[Records excerpted from a collection]
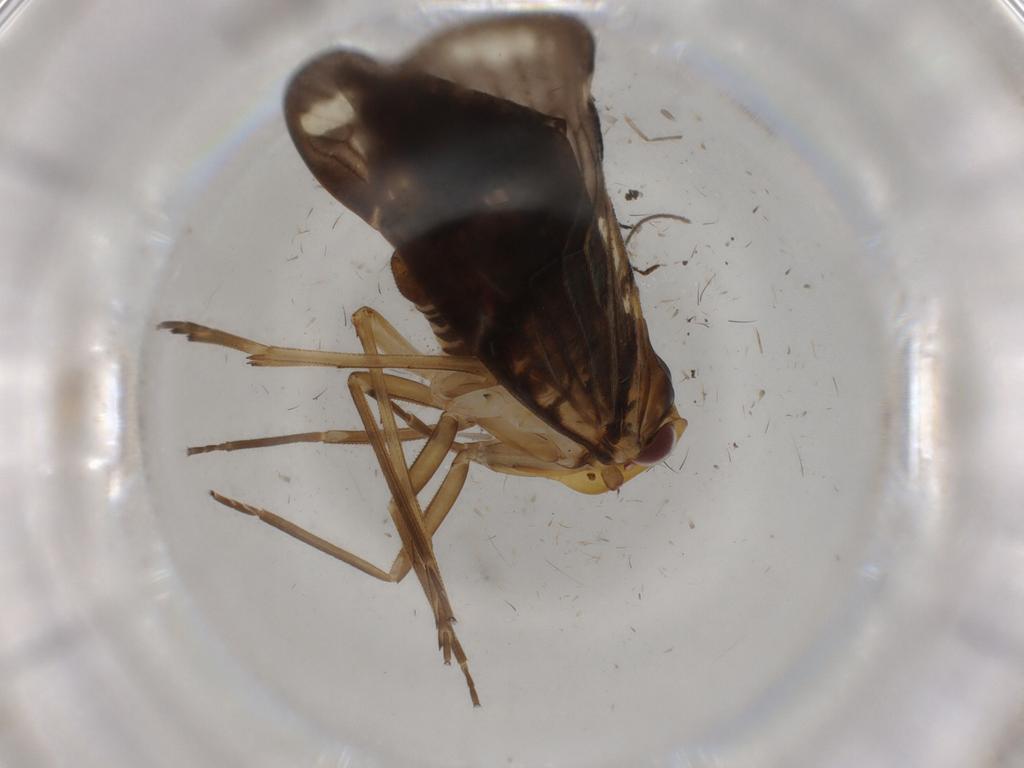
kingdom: Animalia
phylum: Arthropoda
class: Insecta
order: Hemiptera
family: Cixiidae
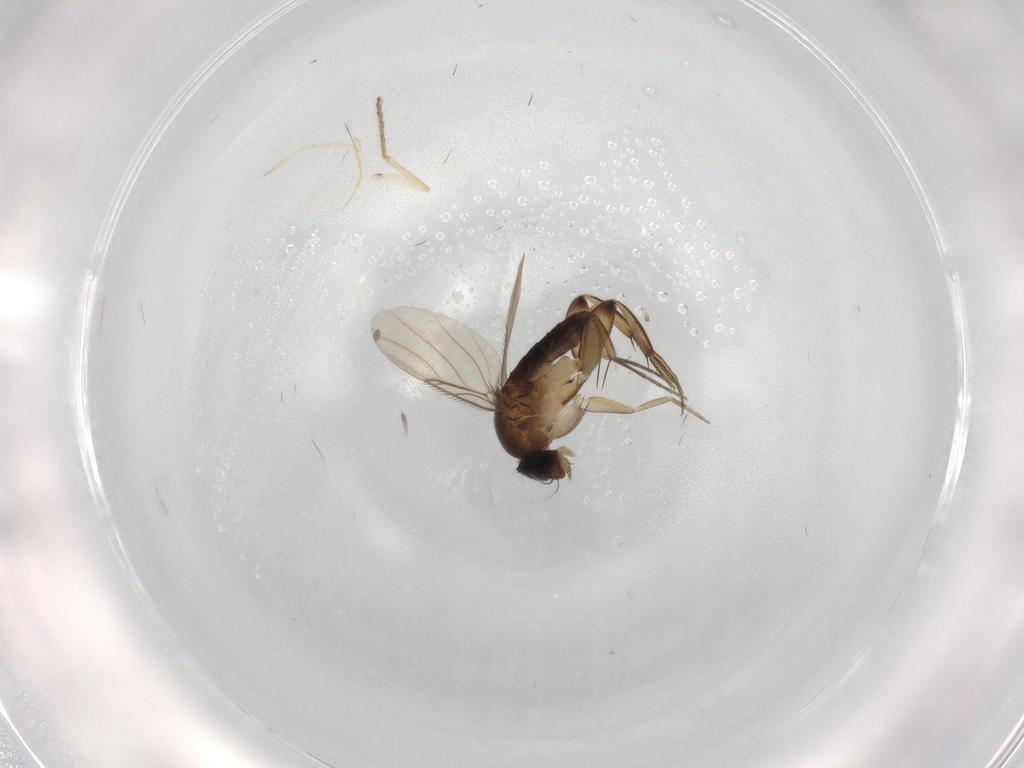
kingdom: Animalia
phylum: Arthropoda
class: Insecta
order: Diptera
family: Phoridae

Exercise goal:
Rewrite the listing with "phylum" swapped for "division" everywhere it occurs, keeping everything else the same. Leave the pictures out of your answer.

Exercise solution:
kingdom: Animalia
division: Arthropoda
class: Insecta
order: Hemiptera
family: Cixiidae
kingdom: Animalia
division: Arthropoda
class: Insecta
order: Diptera
family: Phoridae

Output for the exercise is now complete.